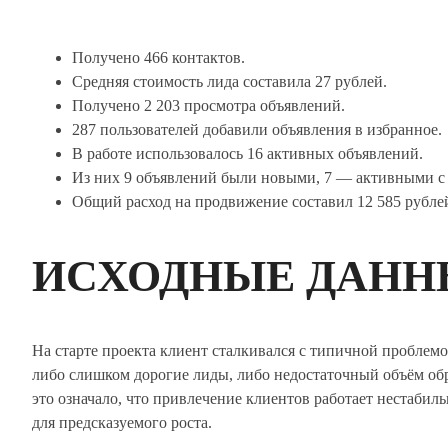
Получено 466 контактов.
Средняя стоимость лида составила 27 рублей.
Получено 2 203 просмотра объявлений.
287 пользователей добавили объявления в избранное.
В работе использовалось 16 активных объявлений.
Из них 9 объявлений были новыми, 7 — активными с
Общий расход на продвижение составил 12 585 рубле
ИСХОДНЫЕ ДАНН
На старте проекта клиент сталкивался с типичной проблем
либо слишком дорогие лиды, либо недостаточный объём об
это означало, что привлечение клиентов работает нестабиль
для предсказуемого роста.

Your instructions: Return word for word the line with "либо слишком дорогие" and every line after it through the end of the records above.

Answer for this exercise:
либо слишком дорогие лиды, либо недостаточный объём об
это означало, что привлечение клиентов работает нестабиль
для предсказуемого роста.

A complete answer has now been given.